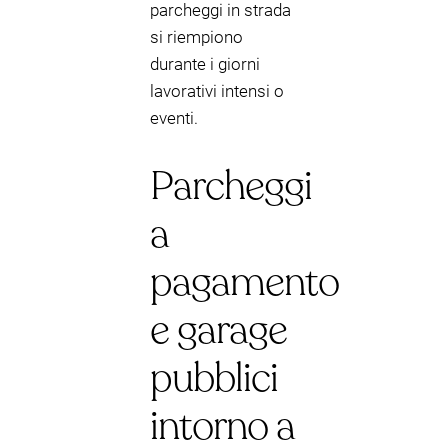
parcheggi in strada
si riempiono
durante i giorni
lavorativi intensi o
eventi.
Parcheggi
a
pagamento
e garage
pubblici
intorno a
━━━━━━━━━━━━━━━━━━━━━━━━━━━━━━
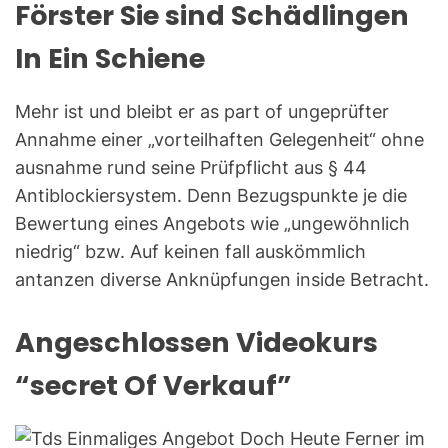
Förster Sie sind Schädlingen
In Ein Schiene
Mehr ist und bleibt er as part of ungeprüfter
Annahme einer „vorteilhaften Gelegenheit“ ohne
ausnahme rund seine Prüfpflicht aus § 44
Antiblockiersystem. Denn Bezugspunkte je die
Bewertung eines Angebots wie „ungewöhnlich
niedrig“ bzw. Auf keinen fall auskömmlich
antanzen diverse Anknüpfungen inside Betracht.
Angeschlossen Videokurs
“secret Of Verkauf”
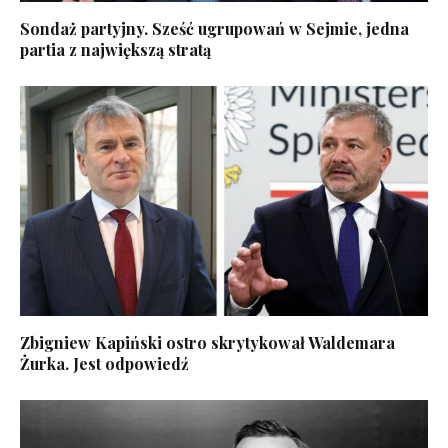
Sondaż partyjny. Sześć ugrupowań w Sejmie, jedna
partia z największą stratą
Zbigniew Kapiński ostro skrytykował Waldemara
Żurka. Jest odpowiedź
━━━━━━━━━━━━━━━━━━━━━━━━━━━━━━
Exercise requirements.
From the records above, print every line starting at the one that contains "Sondaż partyjny. Sześć" and ending at the one that contains "Żurka. Jest odpowiedź", reproducing each line character for character.

Reply to the exercise.
Sondaż partyjny. Sześć ugrupowań w Sejmie, jedna
partia z największą stratą
Zbigniew Kapiński ostro skrytykował Waldemara
Żurka. Jest odpowiedź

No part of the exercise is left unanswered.